Largely through IDAG (the International DMB Advancement Group). They gave us access to the LG Stylus 2 handset, liaised with LG in Korea over the specifications, and ensured we got answers to any deep technical questions we had. In recent weeks we’ve also been speaking directly to LG in the UK and Norway, as we negotiated the deal which will see the Radioplayer app installed automatically on new handsets in those territories.
What were the main challenges?
Despite efforts by the Universal Smartphone Radio Project, there’s still no agreed standard whereby an app can talk to a radio chip in a smartphone. So we had to rely on reverse-engineering the ‘example app’ that LG gave us, to work out how their DAB chipset communicates.
We wrote a ‘wish list’ of all the hooks we knew we’d need into the chip. Then our app developers, All In Media, built a simple ‘skeleton app’ to prove that we could access all the functions we’d need. After a few emails back-and-forth to Korea, we knew we could do it, so we built a ‘demo’ version of the Radioplayer app, with hybrid capability. (Watch video below)

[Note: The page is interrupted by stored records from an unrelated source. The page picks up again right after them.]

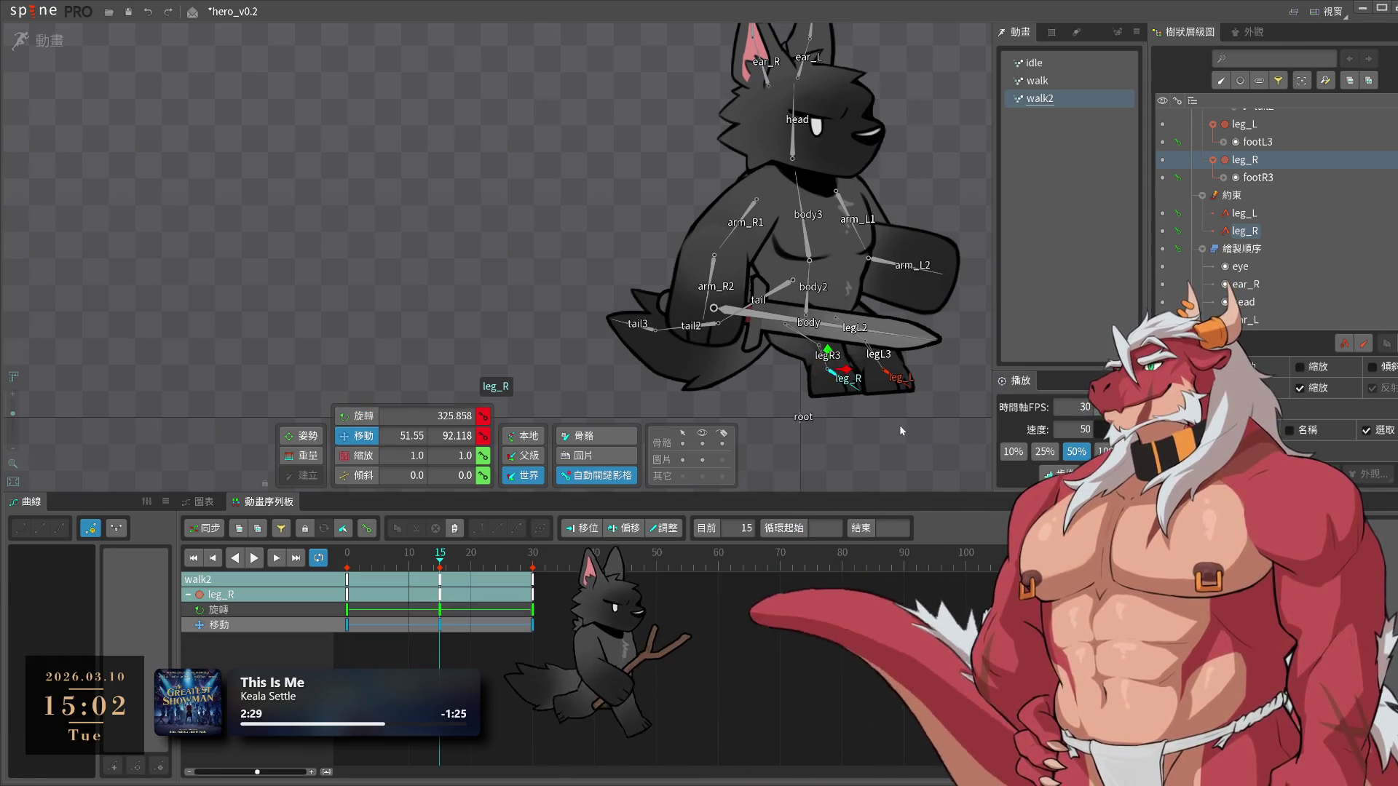
pyautogui.moveTo(894, 377)
pyautogui.mouseDown()
pyautogui.moveTo(884, 439)
pyautogui.moveTo(838, 404)
pyautogui.mouseUp()
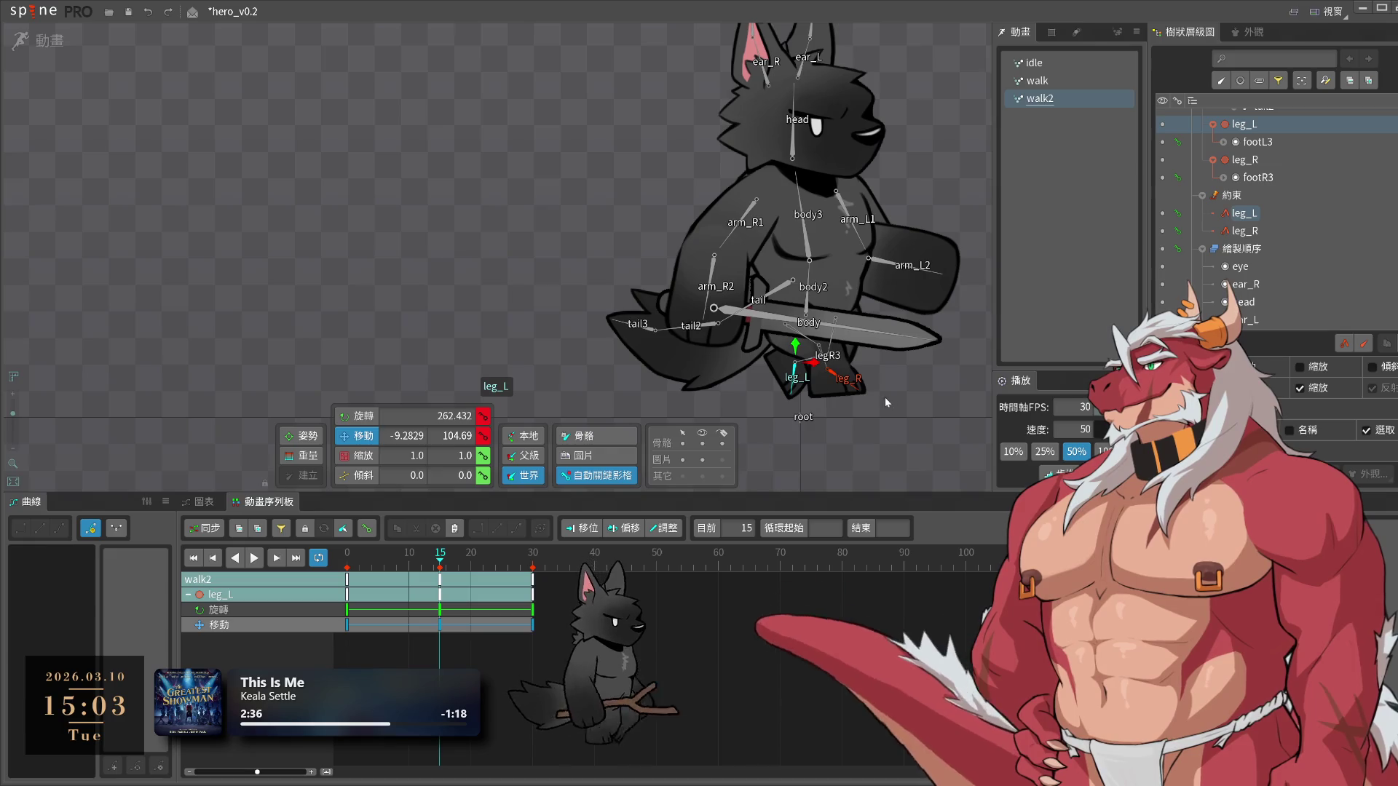
pyautogui.keyDown('ctrl'); pyautogui.click(841, 385); pyautogui.keyUp('ctrl')
pyautogui.press('space')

A temporary ‘hybrid settings’ screen allowed us to walk around and test switching behaviour, altering key parameters like the levels of antenna reception we’d tolerate before switching, the frequency with which we’d scan for services in the background, and the ‘hold-off’ period before switching back to an improving DAB signal.
Where could this go next?
The apps will go live to the public over the coming weeks, when the LG Stylus 2 is available. The whole process has taught us a huge amount about building a hybrid radio, on a device with a single DAB tuner and an internet connection. We’ll use that to develop future radios for smartphones and cars. We also hope that the industry support we’re showing LG will encourage them to put DAB chips into more of their range.
And, of course, we hope that Samsung, Apple, and other manufacturers will join in too. If that happens, we’ll definitely need to progress work on an agreed standard for accessing radio chips – then one day all radio apps can be truly hybrid, on any phone that supports broadcast radio.